EXERCISE INSTRUCTIONS: Select from the records below every line that has the word "down" in it.
THE DATA section start
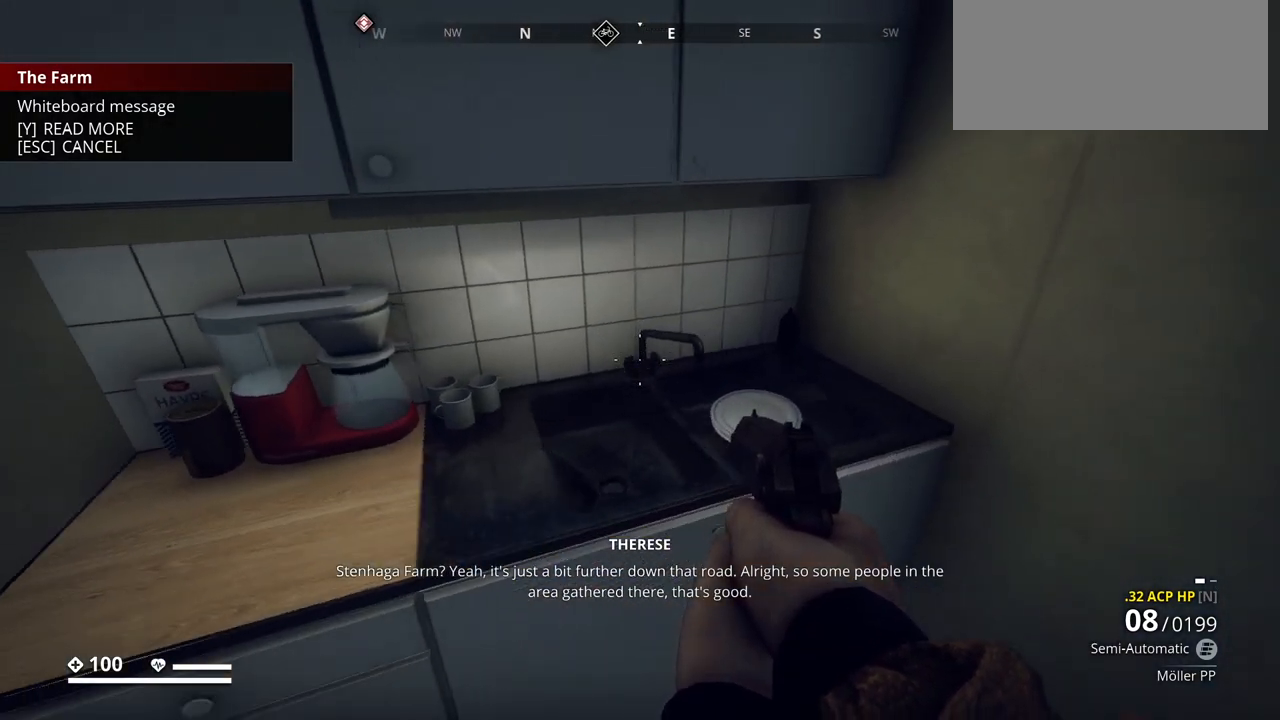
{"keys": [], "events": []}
THE DATA section end
THE DATA section start
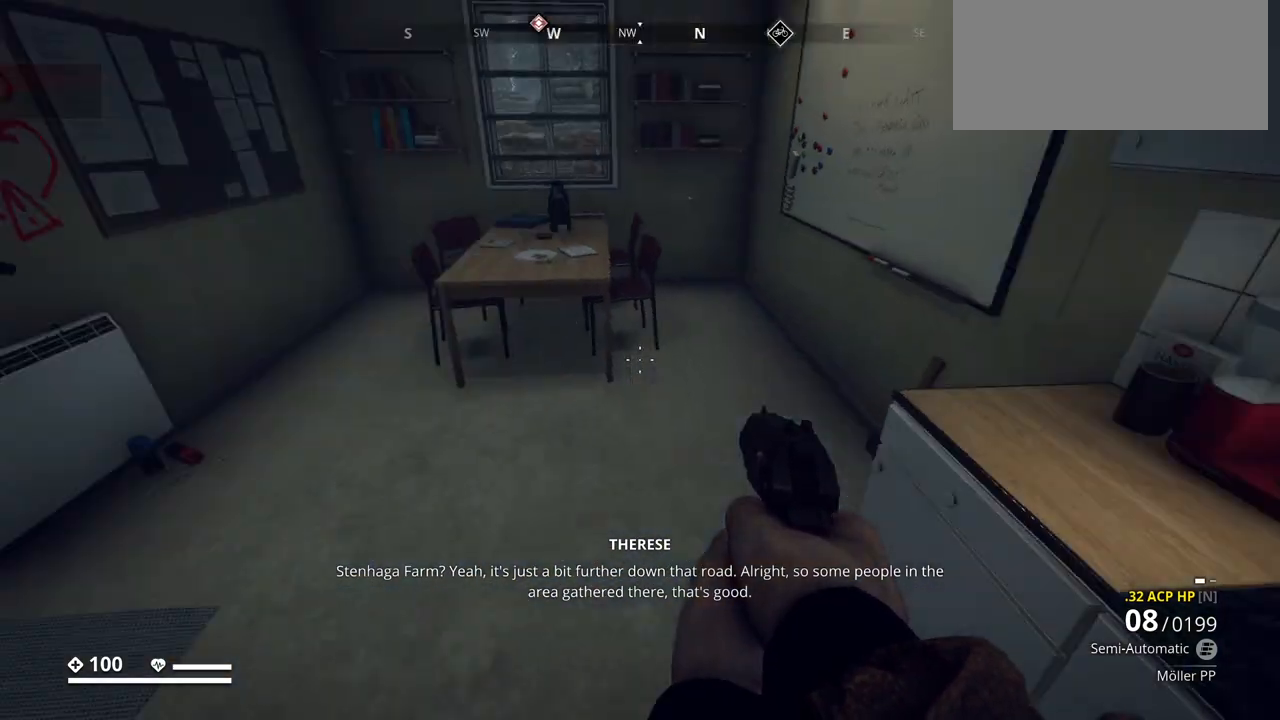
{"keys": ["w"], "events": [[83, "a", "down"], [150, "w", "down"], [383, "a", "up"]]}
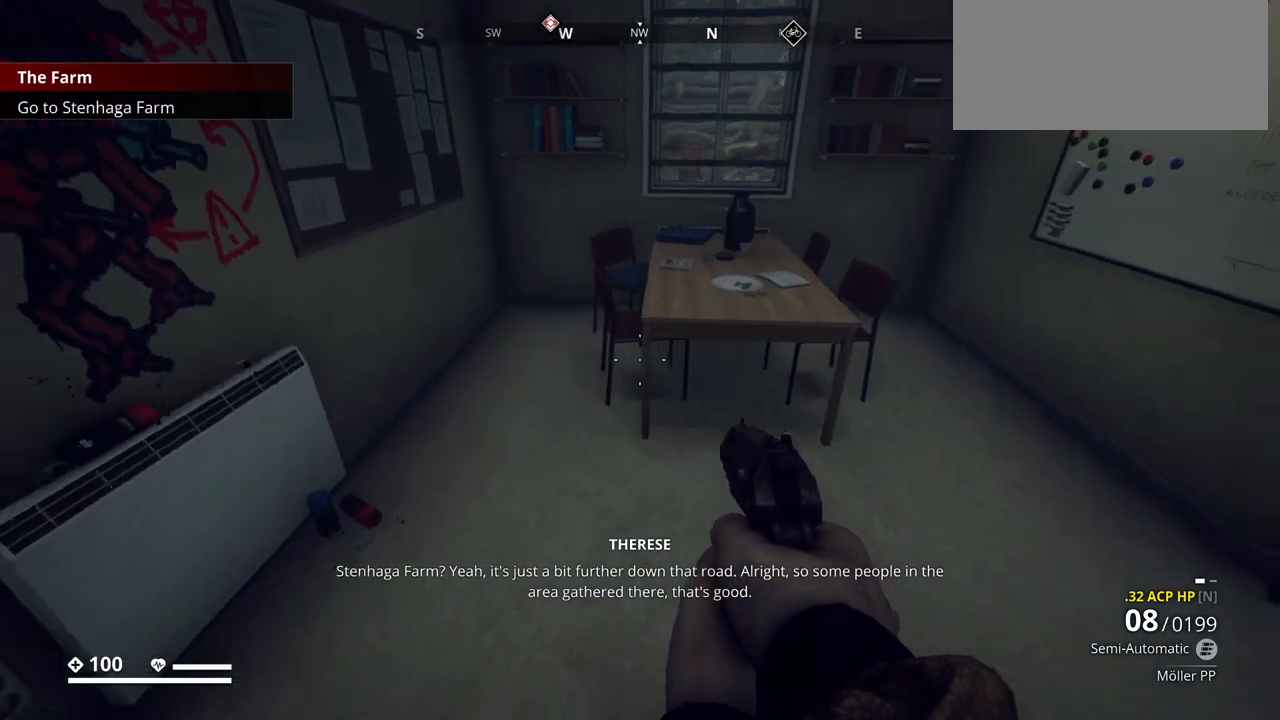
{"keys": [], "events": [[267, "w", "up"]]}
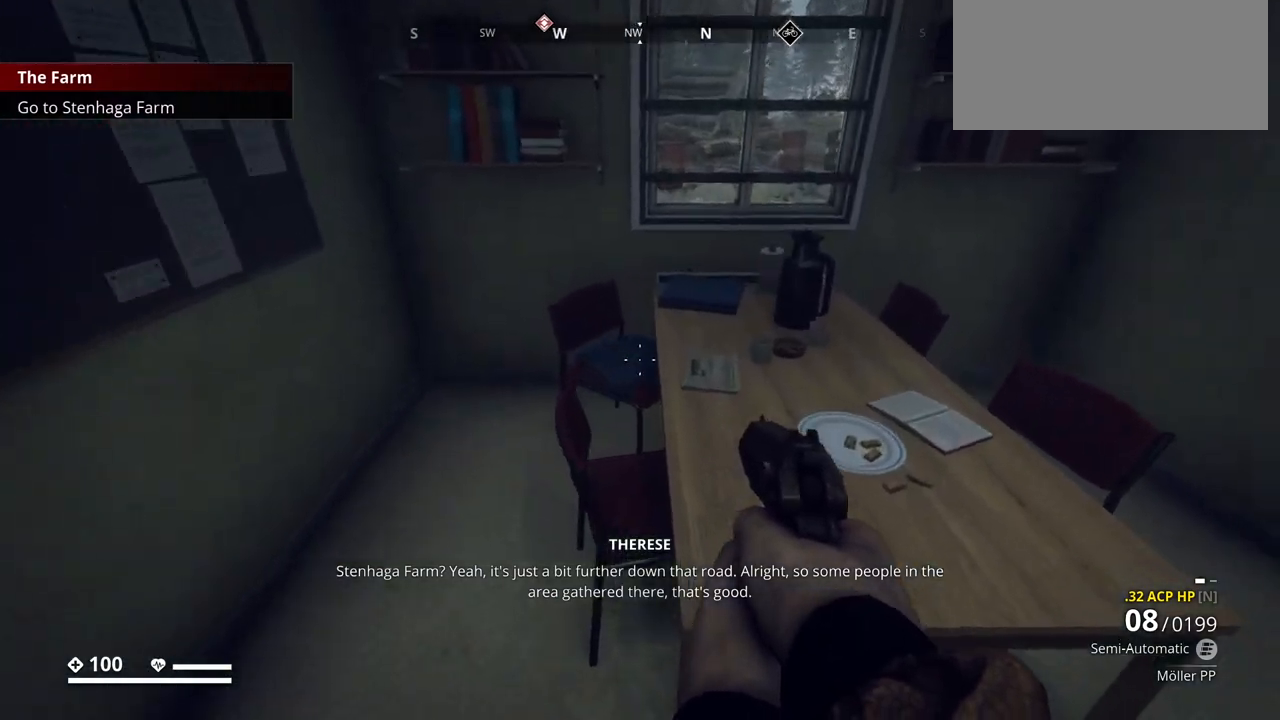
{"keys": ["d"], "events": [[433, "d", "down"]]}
THE DATA section end
ANSWER BOX:
{"keys": ["w"], "events": [[83, "a", "down"], [150, "w", "down"], [383, "a", "up"]]}
{"keys": ["d"], "events": [[433, "d", "down"]]}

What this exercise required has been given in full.